I have used ABBYY quite a lot. It’s the best, and it’s so-so. And it’s a pain to get it from so-so to a little better than so-so.
I was just trying out the entirely non-commercial ocrmypdf on my non-searchable pdf of Lukas Neukom’s grammar of Nateni. It managed the French text pretty well – enough to make that part reliably searchable, anyhow – though (forgivably) it seems to have given up altogether on the diacritic-heavy Nateni.
Y: It’s certainly much better in some languages than others. What languages were you using? And had you paid the extra $$$$ to unlock the higher levels?
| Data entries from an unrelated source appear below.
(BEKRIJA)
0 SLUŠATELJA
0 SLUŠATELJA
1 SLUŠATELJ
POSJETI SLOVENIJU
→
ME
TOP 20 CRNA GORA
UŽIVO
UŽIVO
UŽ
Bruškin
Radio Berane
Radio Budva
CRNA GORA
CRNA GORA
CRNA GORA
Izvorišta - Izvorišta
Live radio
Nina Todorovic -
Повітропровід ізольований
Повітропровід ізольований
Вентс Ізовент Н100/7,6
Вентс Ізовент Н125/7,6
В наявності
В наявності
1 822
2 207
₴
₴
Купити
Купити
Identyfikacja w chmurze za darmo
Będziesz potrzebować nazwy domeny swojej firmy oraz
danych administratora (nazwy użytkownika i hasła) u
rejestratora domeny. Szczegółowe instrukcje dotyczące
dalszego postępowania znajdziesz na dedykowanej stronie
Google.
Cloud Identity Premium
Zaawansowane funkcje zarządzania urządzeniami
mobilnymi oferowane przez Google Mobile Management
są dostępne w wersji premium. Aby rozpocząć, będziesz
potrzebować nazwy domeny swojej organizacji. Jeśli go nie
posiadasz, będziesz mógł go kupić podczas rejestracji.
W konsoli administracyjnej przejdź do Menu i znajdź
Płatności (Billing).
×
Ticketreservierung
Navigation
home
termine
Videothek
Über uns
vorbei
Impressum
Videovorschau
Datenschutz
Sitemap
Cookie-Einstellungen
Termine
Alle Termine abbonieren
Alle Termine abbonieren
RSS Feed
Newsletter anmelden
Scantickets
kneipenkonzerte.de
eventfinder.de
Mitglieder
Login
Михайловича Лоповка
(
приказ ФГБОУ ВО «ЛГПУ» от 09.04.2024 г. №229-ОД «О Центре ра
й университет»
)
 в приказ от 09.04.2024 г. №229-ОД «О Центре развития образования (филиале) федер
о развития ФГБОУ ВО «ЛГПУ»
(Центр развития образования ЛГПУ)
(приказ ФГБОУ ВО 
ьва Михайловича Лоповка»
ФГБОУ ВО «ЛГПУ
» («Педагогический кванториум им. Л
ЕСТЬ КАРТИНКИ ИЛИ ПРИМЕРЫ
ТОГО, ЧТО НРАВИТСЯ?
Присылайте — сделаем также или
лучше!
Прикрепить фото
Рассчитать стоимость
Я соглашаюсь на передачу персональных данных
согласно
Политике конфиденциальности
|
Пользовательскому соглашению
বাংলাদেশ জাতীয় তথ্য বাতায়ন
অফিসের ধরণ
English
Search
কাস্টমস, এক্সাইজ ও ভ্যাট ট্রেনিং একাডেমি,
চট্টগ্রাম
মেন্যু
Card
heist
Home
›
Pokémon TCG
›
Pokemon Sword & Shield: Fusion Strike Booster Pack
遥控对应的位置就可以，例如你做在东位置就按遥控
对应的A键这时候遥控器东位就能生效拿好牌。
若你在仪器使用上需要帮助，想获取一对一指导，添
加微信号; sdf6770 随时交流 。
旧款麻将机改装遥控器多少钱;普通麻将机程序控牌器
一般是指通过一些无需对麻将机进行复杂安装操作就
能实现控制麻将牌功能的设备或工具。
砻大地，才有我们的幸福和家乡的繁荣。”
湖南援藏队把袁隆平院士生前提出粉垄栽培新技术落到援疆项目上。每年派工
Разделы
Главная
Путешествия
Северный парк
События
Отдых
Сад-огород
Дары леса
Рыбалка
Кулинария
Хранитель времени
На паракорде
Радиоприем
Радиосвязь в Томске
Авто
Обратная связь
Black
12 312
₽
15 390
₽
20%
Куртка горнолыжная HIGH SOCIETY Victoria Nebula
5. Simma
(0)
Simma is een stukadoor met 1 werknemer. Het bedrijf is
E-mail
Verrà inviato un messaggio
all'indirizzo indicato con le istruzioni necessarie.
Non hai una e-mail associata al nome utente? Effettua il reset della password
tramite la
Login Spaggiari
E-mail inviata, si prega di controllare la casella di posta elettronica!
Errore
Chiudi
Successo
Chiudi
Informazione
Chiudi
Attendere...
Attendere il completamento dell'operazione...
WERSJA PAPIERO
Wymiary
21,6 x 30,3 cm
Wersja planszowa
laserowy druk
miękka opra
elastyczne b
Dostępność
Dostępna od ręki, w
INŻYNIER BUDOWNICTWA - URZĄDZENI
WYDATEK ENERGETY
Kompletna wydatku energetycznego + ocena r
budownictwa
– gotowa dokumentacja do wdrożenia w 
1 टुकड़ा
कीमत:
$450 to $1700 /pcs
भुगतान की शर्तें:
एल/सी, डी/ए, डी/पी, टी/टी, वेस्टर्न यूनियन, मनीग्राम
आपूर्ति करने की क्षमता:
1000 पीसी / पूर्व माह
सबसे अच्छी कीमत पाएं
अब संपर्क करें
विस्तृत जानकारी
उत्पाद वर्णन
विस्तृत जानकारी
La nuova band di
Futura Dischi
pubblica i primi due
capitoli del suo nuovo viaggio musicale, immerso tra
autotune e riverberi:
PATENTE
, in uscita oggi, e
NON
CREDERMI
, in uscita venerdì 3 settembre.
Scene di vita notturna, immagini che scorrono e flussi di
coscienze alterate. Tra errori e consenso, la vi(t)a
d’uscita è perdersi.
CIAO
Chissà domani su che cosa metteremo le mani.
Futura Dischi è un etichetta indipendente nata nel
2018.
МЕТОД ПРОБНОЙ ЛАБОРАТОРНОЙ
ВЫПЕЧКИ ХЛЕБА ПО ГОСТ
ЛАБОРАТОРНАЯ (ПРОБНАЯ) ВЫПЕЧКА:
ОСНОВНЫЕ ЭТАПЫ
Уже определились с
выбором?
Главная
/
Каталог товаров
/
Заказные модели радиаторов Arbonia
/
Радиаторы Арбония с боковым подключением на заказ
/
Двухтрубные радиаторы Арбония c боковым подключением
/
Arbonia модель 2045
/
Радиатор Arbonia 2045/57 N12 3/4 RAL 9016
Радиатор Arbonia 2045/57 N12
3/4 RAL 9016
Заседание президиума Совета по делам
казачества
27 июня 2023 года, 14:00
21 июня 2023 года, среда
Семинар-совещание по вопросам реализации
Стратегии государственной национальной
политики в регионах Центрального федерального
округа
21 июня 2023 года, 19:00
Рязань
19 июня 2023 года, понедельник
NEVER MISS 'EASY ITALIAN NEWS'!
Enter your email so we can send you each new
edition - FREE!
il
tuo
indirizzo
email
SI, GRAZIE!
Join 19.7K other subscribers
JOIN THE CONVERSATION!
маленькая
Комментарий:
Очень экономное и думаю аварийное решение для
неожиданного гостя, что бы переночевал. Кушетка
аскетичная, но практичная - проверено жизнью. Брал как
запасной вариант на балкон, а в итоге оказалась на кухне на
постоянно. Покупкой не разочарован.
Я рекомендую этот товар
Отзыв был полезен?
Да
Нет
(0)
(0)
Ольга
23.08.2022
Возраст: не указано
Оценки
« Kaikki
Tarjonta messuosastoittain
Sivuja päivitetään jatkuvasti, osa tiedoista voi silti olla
DE: OCRing depends entirely on having a predictive model of the language being OCRed (and the same is true for speech recognition). Without that, the results are not even so-so.
@DE: but you can see it!
JC: I used ABBYY 14, I think the $$$ version (i.e. $130 ten years ago, not quite $$$$), which lets you train it if it has problems with a particular font. I have used it mostly for linguistic texts written in European languages about obscure languages, some using a variety of ad-hoc diacritics. For English/French/German it’s “acceptable”, meaning that if you search the text, you are likely to find what you are looking for. For anything else it’s hopeless, unless, for each book, you spend many hours fighting the adversarial training user interface; if you do, it gets closer to “acceptable”.
A human, for comparison, could transcribe any of these texts, diacritics and all, with 100.0% accuracy, without any language model.
with 100.0% accuracy
I wouldn’t put 100.0% on anything human; typos exist. Though I guess 99.97% (corresponding to roughly one typo per 1-2 pages, depending on font size) is quite achievable with some care, and that would round to 100.0%.
A more important consideration is that in human-transcribed texts the typos are usually less frequent in the weird bits (e.g. foreign text with diacritics), because those are more carefully looked over. Old-style OCR would have a lot less of an idea of what to do with that sort of thing; modern “AI”-based OCR would probably be prone to straight-up inventing stuff that vaguely looks like it could be there.
which lets you train it if it has problems with a particular font
I think this concept goes back to at least the 1990s. (It wasn’t perfect back then either.)
It occurs to me that the title of this post is (most likely accidentally) parallel to the full title of Bram Stoker’s novel, which is Dracula: A Mystery.
Quite the opposite. German and French references in scientific papers in English are almost invariably misspelled unless of course enough of the authors speak one of these natively.
I want to add a caveat to my comment about about how Project Gutenberg generally has good quality texts. This is not so much true for the books that were posted in the early days of the project, before a proofreading system was established. Unfortunately, this includes a lot of the most interesting works. I have recently been reading the Memoirs of General W. T. Sherman (document number 4361 on the site), which is riddled with errors. Most of the problems are obvious OCR mistakes, but there are formatting and other kinds of errors as well. Moreover, while most of the mistakes are easy to spot and mentally correct, not all of them are. I am genuinely unsure, from what I have been reading, whether there was a brigadier general named “Smart,” or whether that it just an occasional error for “Stuart.”
It’s Stuart. Search in the archive.org version (or in GBooks, which had digitized it).
It’s a 12-inch single and as such gets in full flow immediately — or about as full as it gets, anyway (techno really isn’t known for its fullness). But they do pretty often also build the song up somewhat gradually to help with live mixing, e.g. here subtle bass (re)drop around 1:20, hihats drop at 1:40.